Across the street were a row of benches set alongside a small triangular park where office workers and students on lunch break sat munching Sabrett hot dogs or eating salads from plastic deli containers. Old men fed pigeons; a few of them, homeless, bare-chested, their shirts balled up as pillows, slept in the hot sun. The chef sat down, his legs tormenting him. He held his face in his hands and started to cry.
Th
ere was a voice behind him. "Hot sixty, hot sixty, got a hot sixty right here."
It was a skeletal black man with long, purple tracks on his neck. He had the pupilless cartoon bunny eyes and Popeye arms of a long-term junkie. He wore dirty gray sweatpants, loose at the hips, with his underpants pulled up near his navel. He didn't have a shirt. His filthy toes poked through holes in his high-top sneakers.
"What?" asked the chef.
"Hot sixty, B. Sixty milligrams, still warm," said the man. He held up a small screw-top bottle with orange liquid inside.
"How much?" asked the chef.
"Thirty dollar," said the man, putting the bottle back in a crumpled brown paper bag.
"I don't have it," said the chef dejectedly. "I just don't have it."
The man continued down the row of benches. "Hot sixty. Hot sixty."
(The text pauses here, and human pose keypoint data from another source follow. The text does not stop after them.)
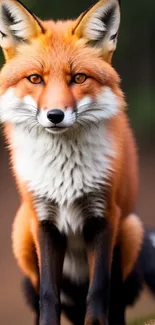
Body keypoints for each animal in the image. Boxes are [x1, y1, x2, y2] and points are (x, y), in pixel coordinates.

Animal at [0, 0, 143, 324]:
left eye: (78, 78)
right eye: (35, 78)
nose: (55, 115)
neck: (64, 175)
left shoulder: (104, 217)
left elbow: (99, 290)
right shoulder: (43, 221)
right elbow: (48, 295)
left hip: (132, 230)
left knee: (117, 300)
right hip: (21, 233)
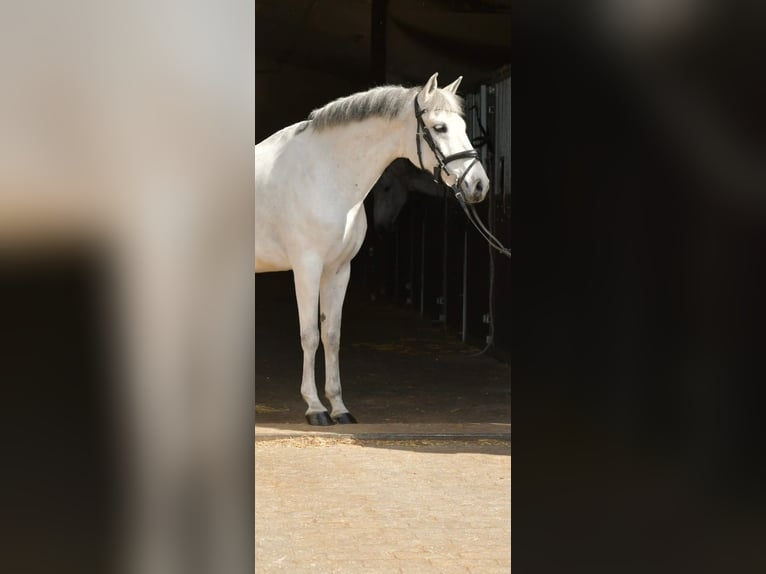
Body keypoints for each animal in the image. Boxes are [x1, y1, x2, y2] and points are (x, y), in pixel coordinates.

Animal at [254, 73, 490, 426]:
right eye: (439, 128)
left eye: (463, 125)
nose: (479, 185)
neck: (324, 174)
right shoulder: (306, 268)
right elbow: (310, 335)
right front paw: (315, 408)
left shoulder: (339, 270)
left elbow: (331, 335)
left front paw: (339, 407)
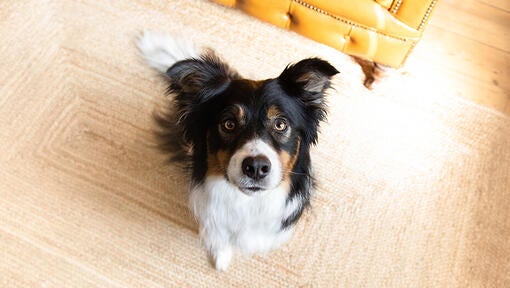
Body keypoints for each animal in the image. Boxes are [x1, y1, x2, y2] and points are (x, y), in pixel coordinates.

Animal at [137, 31, 340, 270]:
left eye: (281, 124)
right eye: (229, 124)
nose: (256, 167)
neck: (248, 203)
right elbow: (218, 236)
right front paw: (220, 257)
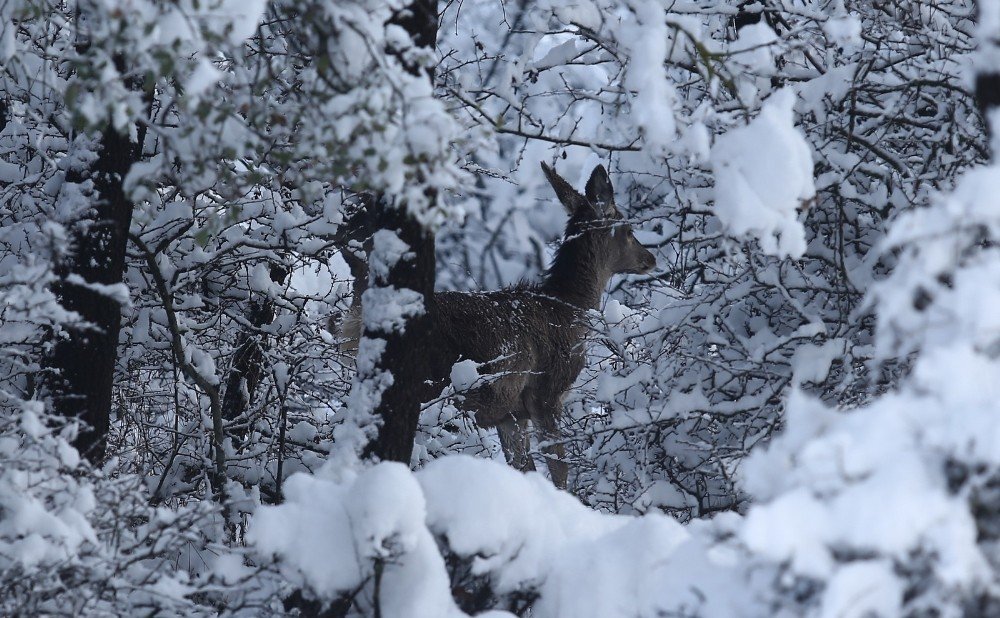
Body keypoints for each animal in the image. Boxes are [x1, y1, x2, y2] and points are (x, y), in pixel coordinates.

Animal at [334, 164, 656, 486]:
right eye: (628, 230)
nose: (650, 259)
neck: (567, 307)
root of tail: (357, 319)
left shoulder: (512, 413)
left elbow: (524, 468)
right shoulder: (547, 392)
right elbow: (559, 469)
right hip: (431, 383)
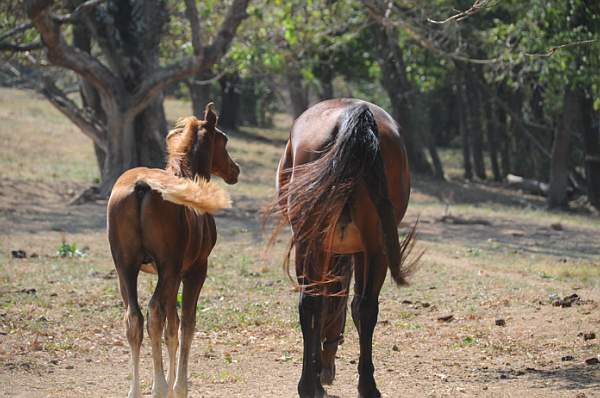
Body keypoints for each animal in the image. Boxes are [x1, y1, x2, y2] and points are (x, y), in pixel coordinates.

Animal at [108, 105, 239, 398]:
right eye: (223, 140)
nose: (234, 169)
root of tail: (142, 186)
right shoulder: (194, 270)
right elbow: (186, 324)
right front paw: (178, 386)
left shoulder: (173, 274)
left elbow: (173, 325)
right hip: (167, 269)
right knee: (154, 312)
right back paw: (159, 386)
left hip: (125, 268)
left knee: (134, 318)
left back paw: (135, 390)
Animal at [274, 99, 414, 398]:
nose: (329, 371)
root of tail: (354, 113)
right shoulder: (359, 251)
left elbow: (325, 303)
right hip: (375, 247)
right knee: (365, 307)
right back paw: (366, 386)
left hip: (313, 242)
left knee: (312, 303)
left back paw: (309, 385)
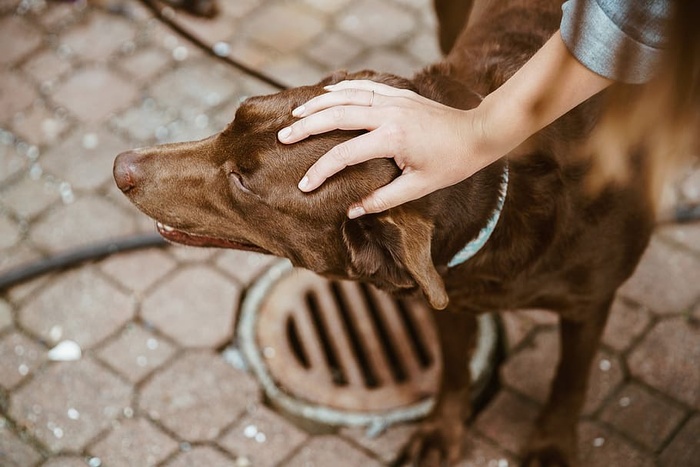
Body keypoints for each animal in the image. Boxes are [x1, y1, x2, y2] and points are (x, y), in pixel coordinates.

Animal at [113, 1, 656, 466]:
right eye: (235, 116)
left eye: (243, 182)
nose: (120, 167)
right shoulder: (450, 295)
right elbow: (453, 370)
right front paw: (441, 430)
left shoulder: (590, 301)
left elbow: (571, 380)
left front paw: (551, 446)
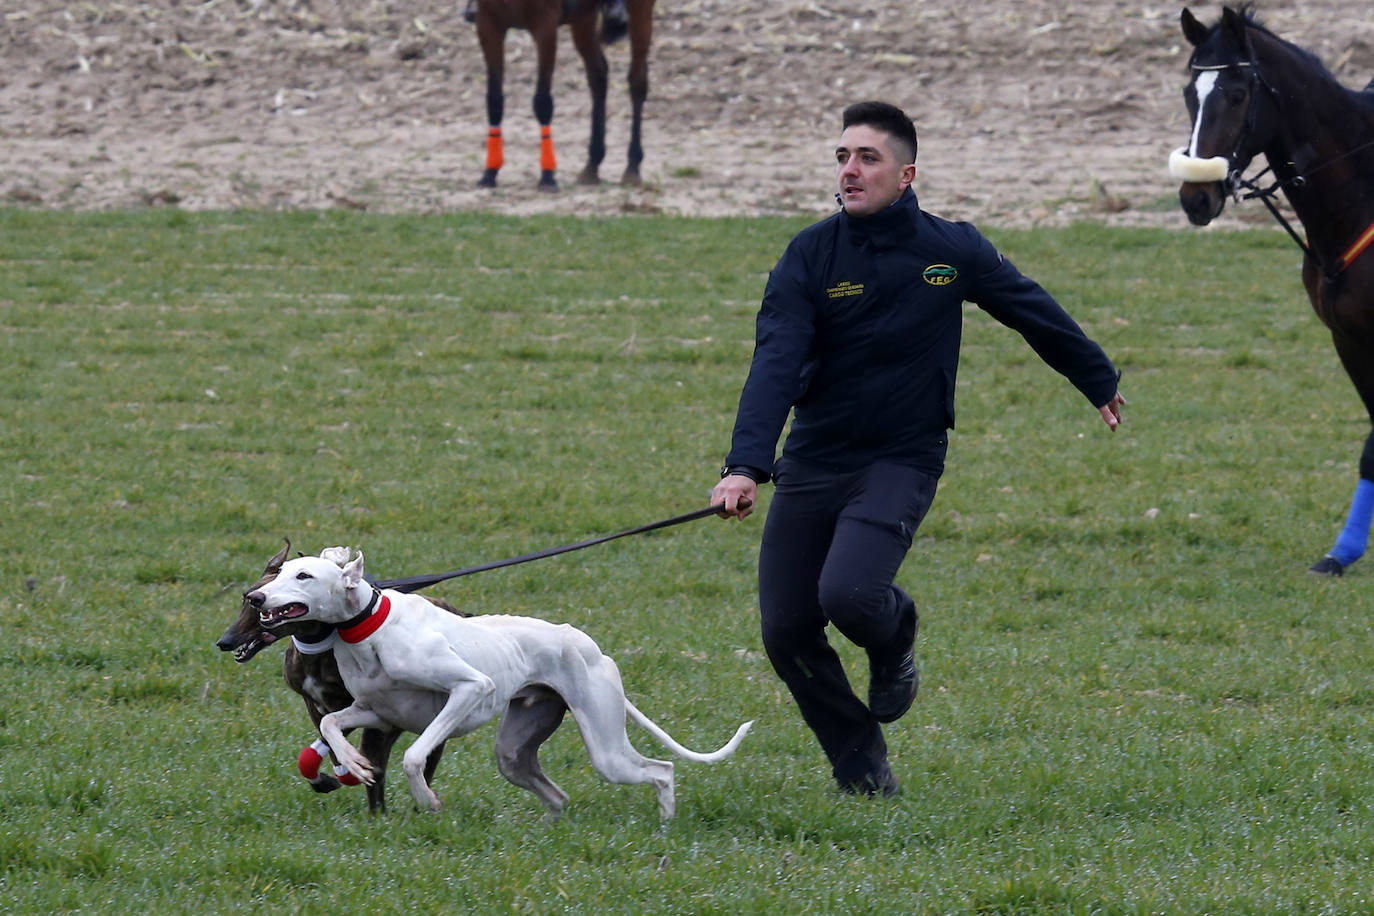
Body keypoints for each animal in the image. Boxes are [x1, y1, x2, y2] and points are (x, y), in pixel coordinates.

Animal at [472, 0, 654, 189]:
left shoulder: (546, 25)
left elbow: (542, 102)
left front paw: (547, 175)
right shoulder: (488, 23)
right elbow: (494, 101)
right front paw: (489, 173)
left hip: (640, 12)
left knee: (637, 81)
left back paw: (632, 167)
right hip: (584, 19)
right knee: (598, 76)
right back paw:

The chef bent over and retrieved a twenty-dollar bill from inside his sock. He folded it up and held it tightly in his fist. His aching legs carried him east.
At Third Street, he crossed Avenue A, then B, then C. He heard the distant shout of "Open! Toilet's open!" A man holding a can waved at him and said "Green light. Got it good." He continued walking. A voice on a rooftop cried out, "Feo! Feo!" Someone asked him "Whassup, whassup?" "Yo, Flaco! Hey, Flaco!" He kept walking.
He passed a restless line of customers jostling each other outside a burned-out tenement. A heavily muscled Dominican holding a baseball bat was yelling, "Have your money out the long way. No singles. No talking on the line. Have your money ready."